WRITTEN EXERCISE: Rewrite the notation in the records with "distortionguitar" changed to "cleanguitar" and everything else left as it is. Leave the pictures out of your answer.

DATA FOR THE TASK:

• • • •

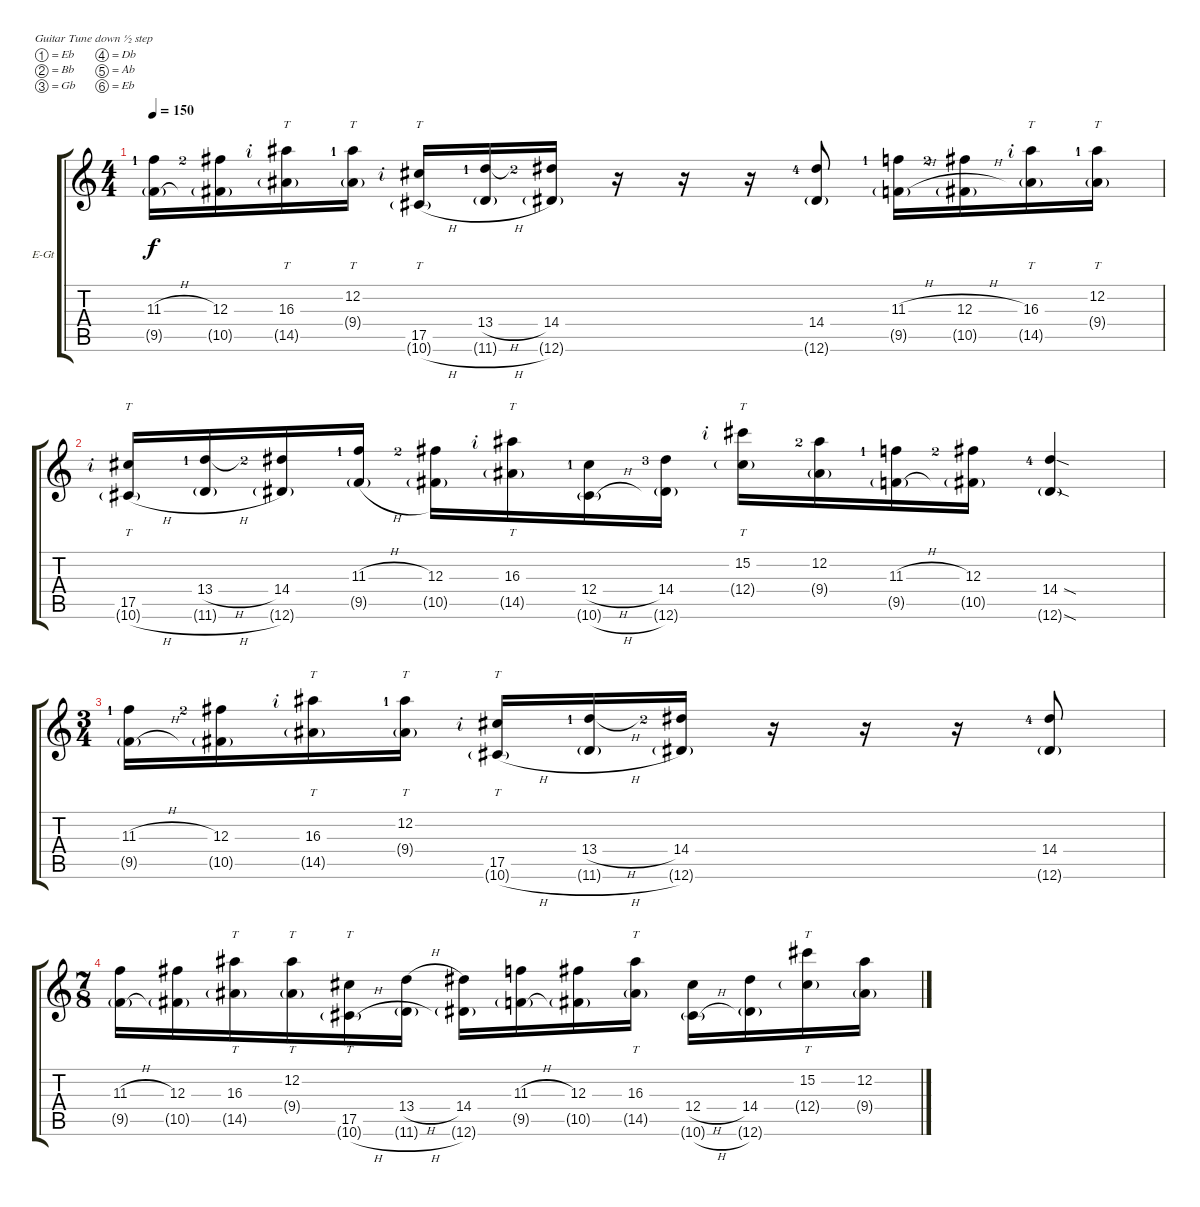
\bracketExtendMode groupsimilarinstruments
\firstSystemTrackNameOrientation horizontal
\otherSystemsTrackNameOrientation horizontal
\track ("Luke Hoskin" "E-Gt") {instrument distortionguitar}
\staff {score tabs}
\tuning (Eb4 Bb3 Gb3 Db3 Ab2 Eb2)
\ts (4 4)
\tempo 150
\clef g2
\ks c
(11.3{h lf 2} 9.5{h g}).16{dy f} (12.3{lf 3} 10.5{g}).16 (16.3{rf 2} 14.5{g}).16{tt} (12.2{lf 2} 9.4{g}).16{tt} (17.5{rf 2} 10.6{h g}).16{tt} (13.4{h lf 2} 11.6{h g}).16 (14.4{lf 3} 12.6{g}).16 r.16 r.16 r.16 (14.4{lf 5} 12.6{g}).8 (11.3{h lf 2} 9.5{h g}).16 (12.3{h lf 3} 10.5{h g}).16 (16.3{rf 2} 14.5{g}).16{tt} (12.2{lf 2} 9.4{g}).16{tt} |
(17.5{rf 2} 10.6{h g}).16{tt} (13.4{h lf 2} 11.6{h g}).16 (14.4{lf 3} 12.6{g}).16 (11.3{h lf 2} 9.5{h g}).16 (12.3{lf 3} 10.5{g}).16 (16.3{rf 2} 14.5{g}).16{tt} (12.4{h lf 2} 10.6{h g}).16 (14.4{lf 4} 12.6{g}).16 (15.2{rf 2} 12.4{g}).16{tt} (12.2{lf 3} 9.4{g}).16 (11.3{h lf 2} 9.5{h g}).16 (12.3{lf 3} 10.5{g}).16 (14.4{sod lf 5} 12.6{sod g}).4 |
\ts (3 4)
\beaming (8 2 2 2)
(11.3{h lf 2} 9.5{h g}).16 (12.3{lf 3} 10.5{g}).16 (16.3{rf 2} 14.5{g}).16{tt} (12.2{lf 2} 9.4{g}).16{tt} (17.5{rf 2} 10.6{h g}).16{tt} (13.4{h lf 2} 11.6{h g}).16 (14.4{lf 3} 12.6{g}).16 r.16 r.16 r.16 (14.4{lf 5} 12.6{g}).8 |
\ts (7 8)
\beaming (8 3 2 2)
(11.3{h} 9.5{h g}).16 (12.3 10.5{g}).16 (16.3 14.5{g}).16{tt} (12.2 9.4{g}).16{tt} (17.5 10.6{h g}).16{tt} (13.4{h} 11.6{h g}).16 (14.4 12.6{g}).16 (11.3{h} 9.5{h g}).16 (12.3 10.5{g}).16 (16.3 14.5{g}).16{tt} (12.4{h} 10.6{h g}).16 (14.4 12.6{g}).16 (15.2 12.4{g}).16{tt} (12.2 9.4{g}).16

• • • •

FINAL RESULT:
\bracketExtendMode groupsimilarinstruments
\firstSystemTrackNameOrientation horizontal
\otherSystemsTrackNameOrientation horizontal
\track ("Luke Hoskin" "E-Gt") {instrument cleanguitar}
\staff {score tabs}
\tuning (Eb4 Bb3 Gb3 Db3 Ab2 Eb2)
\ts (4 4)
\tempo 150
\clef g2
\ks c
(11.3{h lf 2} 9.5{h g}).16{dy f} (12.3{lf 3} 10.5{g}).16 (16.3{rf 2} 14.5{g}).16{tt} (12.2{lf 2} 9.4{g}).16{tt} (17.5{rf 2} 10.6{h g}).16{tt} (13.4{h lf 2} 11.6{h g}).16 (14.4{lf 3} 12.6{g}).16 r.16 r.16 r.16 (14.4{lf 5} 12.6{g}).8 (11.3{h lf 2} 9.5{h g}).16 (12.3{h lf 3} 10.5{h g}).16 (16.3{rf 2} 14.5{g}).16{tt} (12.2{lf 2} 9.4{g}).16{tt} |
(17.5{rf 2} 10.6{h g}).16{tt} (13.4{h lf 2} 11.6{h g}).16 (14.4{lf 3} 12.6{g}).16 (11.3{h lf 2} 9.5{h g}).16 (12.3{lf 3} 10.5{g}).16 (16.3{rf 2} 14.5{g}).16{tt} (12.4{h lf 2} 10.6{h g}).16 (14.4{lf 4} 12.6{g}).16 (15.2{rf 2} 12.4{g}).16{tt} (12.2{lf 3} 9.4{g}).16 (11.3{h lf 2} 9.5{h g}).16 (12.3{lf 3} 10.5{g}).16 (14.4{sod lf 5} 12.6{sod g}).4 |
\ts (3 4)
\beaming (8 2 2 2)
(11.3{h lf 2} 9.5{h g}).16 (12.3{lf 3} 10.5{g}).16 (16.3{rf 2} 14.5{g}).16{tt} (12.2{lf 2} 9.4{g}).16{tt} (17.5{rf 2} 10.6{h g}).16{tt} (13.4{h lf 2} 11.6{h g}).16 (14.4{lf 3} 12.6{g}).16 r.16 r.16 r.16 (14.4{lf 5} 12.6{g}).8 |
\ts (7 8)
\beaming (8 3 2 2)
(11.3{h} 9.5{h g}).16 (12.3 10.5{g}).16 (16.3 14.5{g}).16{tt} (12.2 9.4{g}).16{tt} (17.5 10.6{h g}).16{tt} (13.4{h} 11.6{h g}).16 (14.4 12.6{g}).16 (11.3{h} 9.5{h g}).16 (12.3 10.5{g}).16 (16.3 14.5{g}).16{tt} (12.4{h} 10.6{h g}).16 (14.4 12.6{g}).16 (15.2 12.4{g}).16{tt} (12.2 9.4{g}).16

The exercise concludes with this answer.